Not only do we check our emails, Twitter, Facebook, LinkedIn at the office or workplace, but we can (and do) check them while we watch TV, sit round the dining table, go to the cinema, play golf; in other words anywhere we feel it necessary to see who has been in touch.
It is worth asking the question: when did you last get a message out of normal working hours that was so vitally important that something needed to be done instantly?
The follow up question is: how important are the messages that you normally get after normal working hours that they can’t wait until the next day to be actioned?
The trouble is that all this communication (if that is what it is) can be very addictive or even compulsive. Simply because our smart phone “pings” we deem it essential to take a look to see what has come in irrespective of where we are or with whom we are.

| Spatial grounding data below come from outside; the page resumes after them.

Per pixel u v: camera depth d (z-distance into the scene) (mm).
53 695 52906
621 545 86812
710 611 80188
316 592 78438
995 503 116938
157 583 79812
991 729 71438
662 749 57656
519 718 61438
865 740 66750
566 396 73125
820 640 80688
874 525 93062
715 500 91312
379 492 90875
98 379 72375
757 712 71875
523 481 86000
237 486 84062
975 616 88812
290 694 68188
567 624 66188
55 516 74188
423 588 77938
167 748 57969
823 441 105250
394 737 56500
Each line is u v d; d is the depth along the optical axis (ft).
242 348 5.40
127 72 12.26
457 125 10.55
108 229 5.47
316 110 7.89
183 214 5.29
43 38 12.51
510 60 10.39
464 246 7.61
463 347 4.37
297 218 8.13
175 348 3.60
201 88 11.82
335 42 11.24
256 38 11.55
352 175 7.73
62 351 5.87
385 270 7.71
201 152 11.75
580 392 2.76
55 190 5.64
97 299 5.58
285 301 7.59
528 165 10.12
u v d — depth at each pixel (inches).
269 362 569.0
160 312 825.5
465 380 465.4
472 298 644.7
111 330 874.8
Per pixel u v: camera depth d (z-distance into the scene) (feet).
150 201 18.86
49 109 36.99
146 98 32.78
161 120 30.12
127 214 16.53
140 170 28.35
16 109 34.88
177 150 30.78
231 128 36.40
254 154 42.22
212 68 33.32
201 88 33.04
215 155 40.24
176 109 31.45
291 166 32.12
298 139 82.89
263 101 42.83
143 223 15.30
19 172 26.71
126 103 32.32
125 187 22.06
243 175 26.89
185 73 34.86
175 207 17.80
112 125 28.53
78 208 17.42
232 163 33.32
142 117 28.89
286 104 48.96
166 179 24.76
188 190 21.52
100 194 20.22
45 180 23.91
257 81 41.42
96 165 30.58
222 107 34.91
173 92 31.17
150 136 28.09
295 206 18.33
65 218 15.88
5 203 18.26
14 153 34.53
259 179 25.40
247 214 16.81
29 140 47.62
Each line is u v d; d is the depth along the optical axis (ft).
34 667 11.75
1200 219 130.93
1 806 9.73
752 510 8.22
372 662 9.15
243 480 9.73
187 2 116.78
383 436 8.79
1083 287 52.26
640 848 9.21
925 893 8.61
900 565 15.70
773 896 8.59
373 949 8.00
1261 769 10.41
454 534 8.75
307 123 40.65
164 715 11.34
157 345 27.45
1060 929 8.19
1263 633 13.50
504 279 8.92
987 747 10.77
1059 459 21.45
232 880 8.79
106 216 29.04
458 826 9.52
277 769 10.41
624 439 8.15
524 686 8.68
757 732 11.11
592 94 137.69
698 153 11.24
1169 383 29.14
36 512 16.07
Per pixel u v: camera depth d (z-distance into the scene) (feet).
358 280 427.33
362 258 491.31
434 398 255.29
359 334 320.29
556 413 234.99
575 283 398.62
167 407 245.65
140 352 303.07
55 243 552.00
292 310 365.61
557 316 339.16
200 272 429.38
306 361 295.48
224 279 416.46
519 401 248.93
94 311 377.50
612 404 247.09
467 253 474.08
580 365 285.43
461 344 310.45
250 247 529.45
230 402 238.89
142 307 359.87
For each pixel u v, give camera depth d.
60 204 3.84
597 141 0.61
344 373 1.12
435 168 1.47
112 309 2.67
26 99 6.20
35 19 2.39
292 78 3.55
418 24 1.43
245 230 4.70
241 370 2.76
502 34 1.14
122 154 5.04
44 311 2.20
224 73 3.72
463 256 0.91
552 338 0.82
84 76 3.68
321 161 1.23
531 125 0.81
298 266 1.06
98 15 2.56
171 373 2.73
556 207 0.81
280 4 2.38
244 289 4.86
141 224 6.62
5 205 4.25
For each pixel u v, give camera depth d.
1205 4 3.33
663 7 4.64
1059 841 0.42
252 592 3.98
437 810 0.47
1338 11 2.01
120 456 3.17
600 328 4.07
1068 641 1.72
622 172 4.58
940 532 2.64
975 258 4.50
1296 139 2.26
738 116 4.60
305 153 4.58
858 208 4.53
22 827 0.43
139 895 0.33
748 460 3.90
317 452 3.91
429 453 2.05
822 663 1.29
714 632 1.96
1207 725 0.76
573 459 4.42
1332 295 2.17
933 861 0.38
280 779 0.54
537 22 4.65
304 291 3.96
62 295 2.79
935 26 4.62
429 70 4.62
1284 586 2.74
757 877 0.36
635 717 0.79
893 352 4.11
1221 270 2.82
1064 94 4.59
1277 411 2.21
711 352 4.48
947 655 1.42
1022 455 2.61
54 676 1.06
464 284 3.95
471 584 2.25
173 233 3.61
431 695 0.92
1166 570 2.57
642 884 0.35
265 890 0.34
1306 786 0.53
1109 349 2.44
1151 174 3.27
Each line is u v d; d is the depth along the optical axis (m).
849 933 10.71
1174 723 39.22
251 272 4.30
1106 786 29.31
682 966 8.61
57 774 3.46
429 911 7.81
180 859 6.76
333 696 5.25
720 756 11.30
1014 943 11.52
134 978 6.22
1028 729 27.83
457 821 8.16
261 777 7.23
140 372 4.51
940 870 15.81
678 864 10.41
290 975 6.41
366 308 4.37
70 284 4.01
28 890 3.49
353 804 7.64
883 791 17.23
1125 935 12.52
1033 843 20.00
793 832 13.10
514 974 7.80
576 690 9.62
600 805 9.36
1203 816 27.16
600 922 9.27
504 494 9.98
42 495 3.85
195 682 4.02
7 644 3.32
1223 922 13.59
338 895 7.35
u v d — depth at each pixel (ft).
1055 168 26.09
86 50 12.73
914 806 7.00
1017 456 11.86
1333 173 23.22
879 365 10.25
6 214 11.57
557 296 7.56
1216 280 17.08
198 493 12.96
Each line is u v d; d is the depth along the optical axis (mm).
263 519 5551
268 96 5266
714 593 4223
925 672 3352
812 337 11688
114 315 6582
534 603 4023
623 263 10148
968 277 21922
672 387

So, back to the saintly Thomas. He got it absolutely right. Unless we release the tension in our lives, (and that is something well within our control), then eventually we can break. It’s all a matter of balance - balance between the day to day needs of the business and leadership, and the equally pressing needs of life outside business. One of the nine fundamentals of the leader as propounded by Vistage speaker Walt Sutton is “Get a Life”.
There IS life outside business, believe it or not, and there are so many things that we can do which contribute to a fuller and less compressed existence.
One of them it to switch off that smart phone, laptop, tablet from time to time and do something else. The mission statement of Vistage is that we are “dedicated to increasing the effectiveness and enhancing the lives of leaders”, and that can only be achieved by making a determined effort to get some balance into our lives.
One way is to unfasten that bow string and let the bow relax a little. Thank you, St Thomas Aquinas and whoever it was on Radio 4 who mentioned him.